Work request:
Output each line of the rows below as a JSON list of strings, one string per line, skipping blank lines. Leave out the pictures.

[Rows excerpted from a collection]
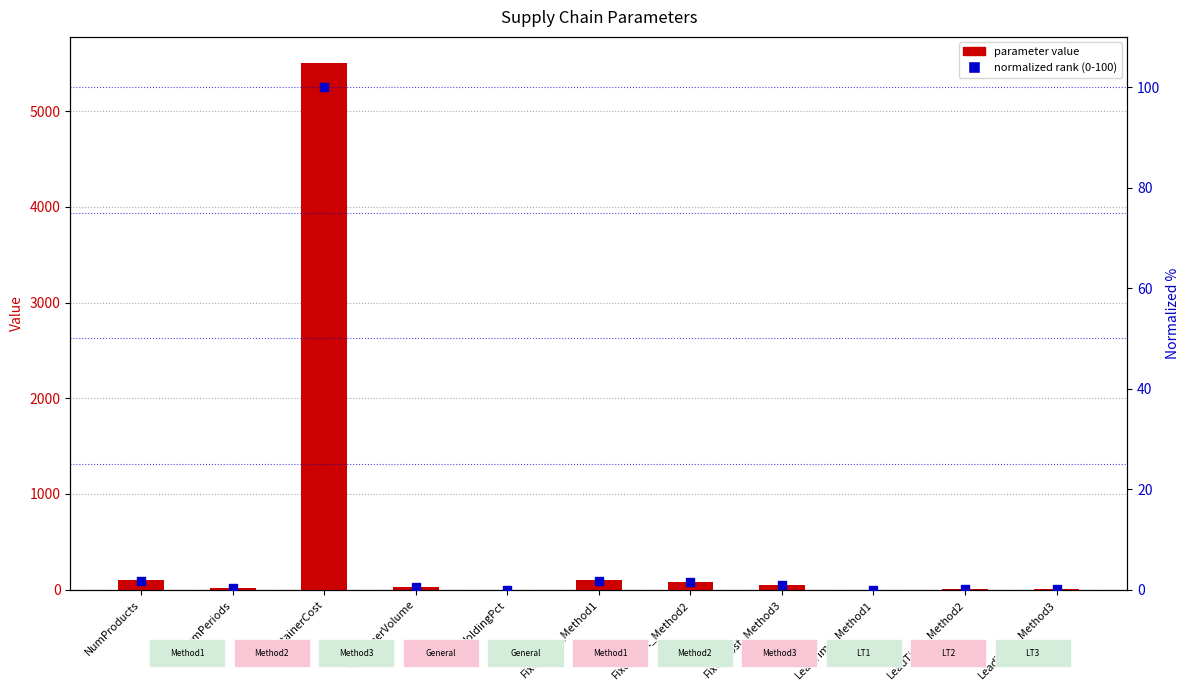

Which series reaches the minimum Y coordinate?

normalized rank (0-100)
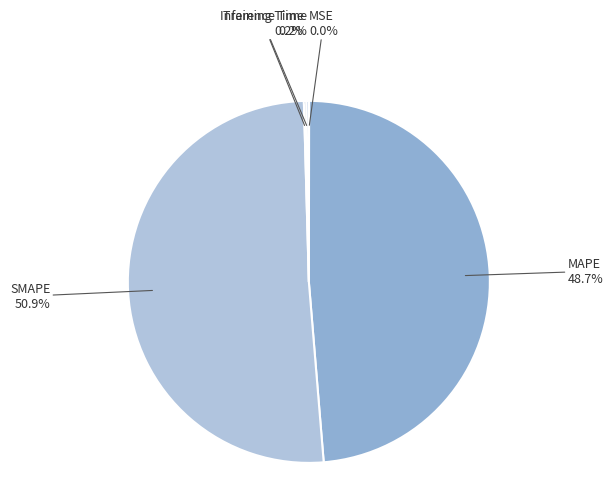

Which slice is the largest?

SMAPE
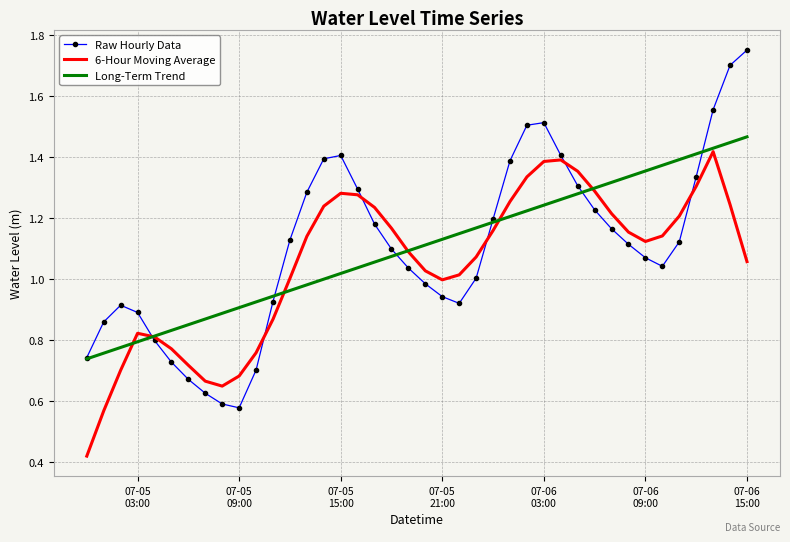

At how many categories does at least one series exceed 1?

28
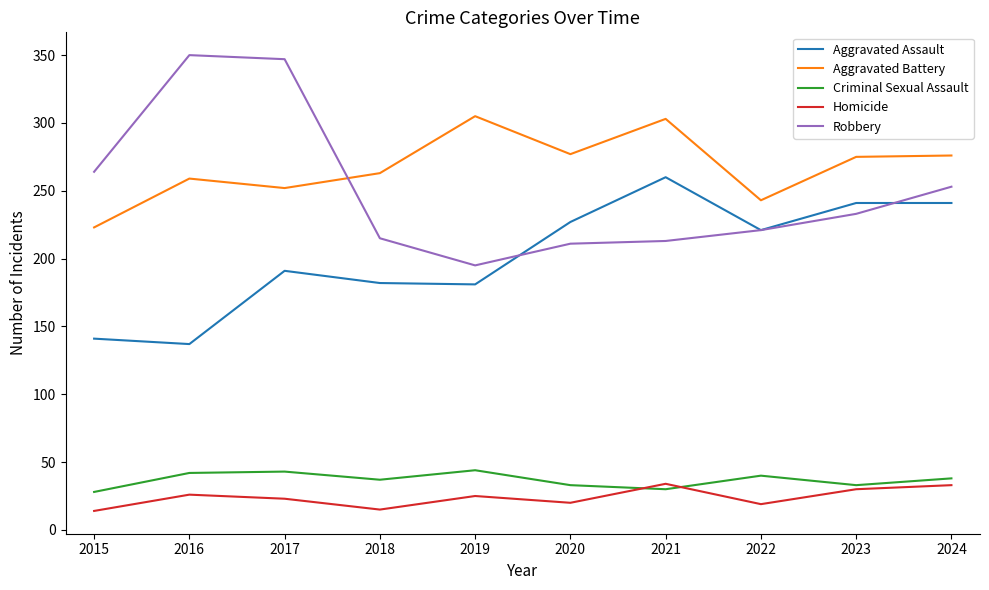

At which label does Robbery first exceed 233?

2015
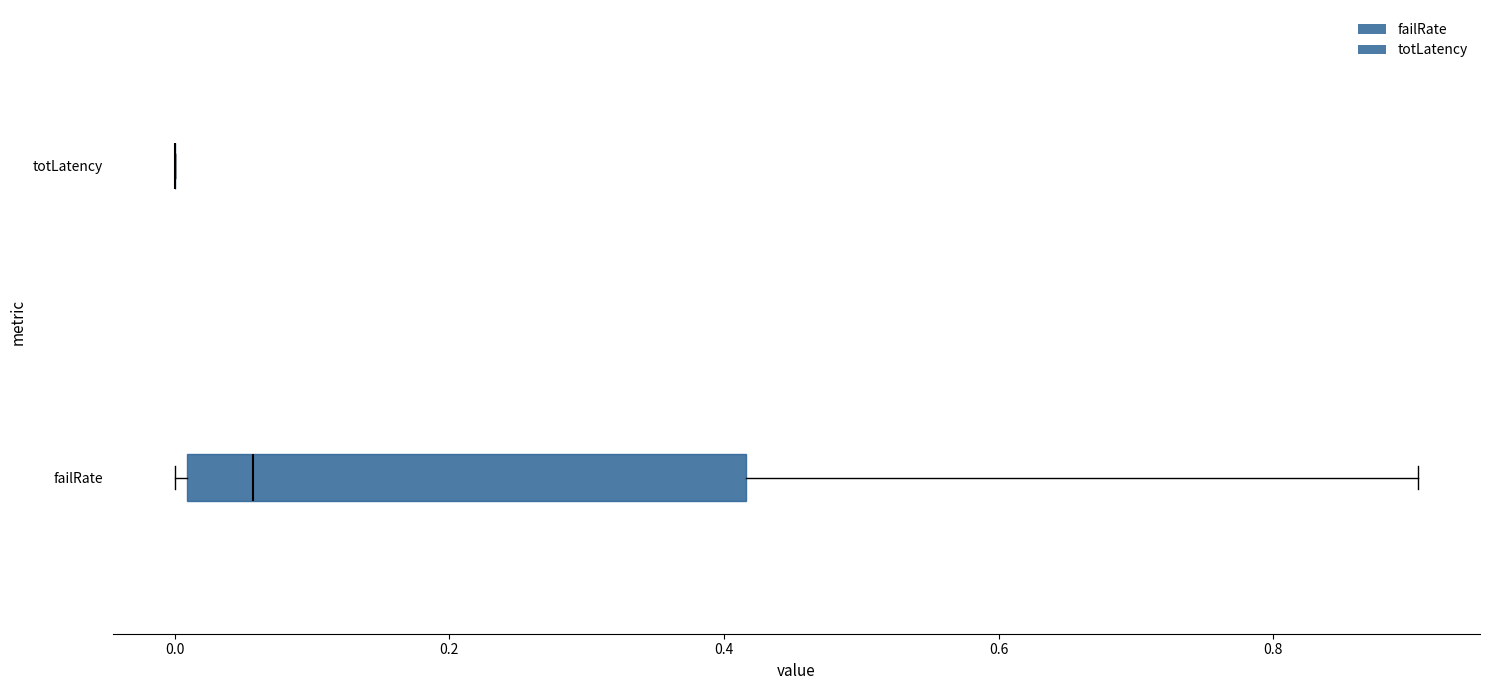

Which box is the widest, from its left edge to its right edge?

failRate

Exercise output:
[
  "Which series reaches the minimum Y coordinate?",
  "normalized rank (0-100)",
  "Which slice is the largest?",
  "SMAPE",
  "At how many categories does at least one series exceed 1?",
  "28",
  "At which label does Robbery first exceed 233?",
  "2015",
  "Which box is the widest, from its left edge to its right edge?",
  "failRate"
]